B. Proactive Measures
We continuously monitor our systems for any unusual activities and take proactive measures to prevent potential data breaches. Our advanced security infrastructure, combined with stringent access controls and encryption techniques, help us protect your data from unauthorised access.
C. Incident Response Plan
In the unfortunate event of a data breach, we have an Incident Response Plan in place. This plan includes immediate investigation of the breach, containment of the incident, and assessment of the impact. We will also take necessary corrective actions to prevent the recurrence of such an incident.

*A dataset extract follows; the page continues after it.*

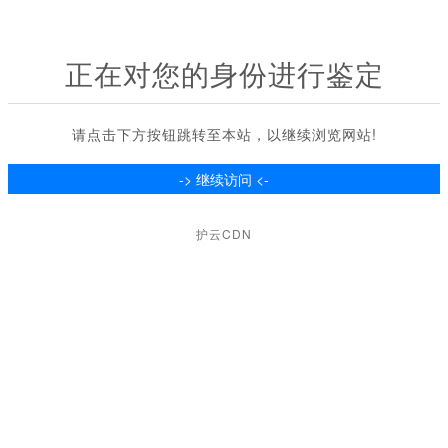
正在对您的身份进行鉴定
请点击下方按钮跳转至本站，以继续浏览网站!
护云CDN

D. Notification Procedures
As part of our commitment to transparency and in compliance with GDPR, we will notify affected users and relevant authorities of any data breaches without undue delay and within the time frame set by law. The notification will include details about the nature of the breach, the data involved, potential consequences, and the measures taken to address the breach.
E. Continuous Improvement
Post-incident, we will conduct a thorough analysis to understand the root cause of the breach. The insights gained from this analysis will be used to further strengthen our security measures and prevent similar incidents in the future.
Your trust is our top priority, and we are dedicated to upholding the highest standards of data security and privacy.
9. Contact and Support
A. GDPR-related Inquiries
If you have any questions or concerns about GDPR compliance, don't hesitate to reach out to us. CNXION is committed to simplifying the task of managing a marketplace for you and also assists in fulfilling GDPR requirements on our end.
B. CNXION Support
Our support team is ready to help with any GDPR-related issues. For instance, if you need to confirm with your marketplace members who registered before May 25, 2018, that they still agree to receive emails from you, contact CNXION support and share the email you wish to send, asking them to adjust their user settings to confirm their consent.
10. Legal Assistance
A. Legal Expert Consultation
Although CNXION can't assist with updating your terms, it's crucial to consult with a legal expert in your area. They can provide accurate and comprehensive advice on GDPR and how it affects your marketplace.
11. Essential Resources
A. CNXION's Legal Documents
For your convenience, here are the links to CNXION's Terms & Conditions, Privacy Policy, DPA, and list of third parties used:
- CNXION's Terms & Conditions - https://wearecnxion.com/terms-and-conditions
- CNXION's Privacy Policy - https://wearecnxion.com/privacy-policy
- CNXION's DPA - https://wearecnxion.com/dpa
- CNXION's list of third parties used - https://wearecnxion.com/third-party-services
12. Conclusion: Embracing GDPR at Your Marketplace
A. Importance of GDPR Compliance
GDPR compliance is not just about following regulations. It's about enhancing privacy and user experience, which is beneficial regardless of whether you have visitors and members from the European Union or not.
B. CNXION's Continued Support
CNXION is here to assist you in navigating the GDPR landscape, ensuring the protection of your users' data and your marketplace's compliance with the regulations. We are continuously updating our practices and processes to maintain the highest standards of data protection.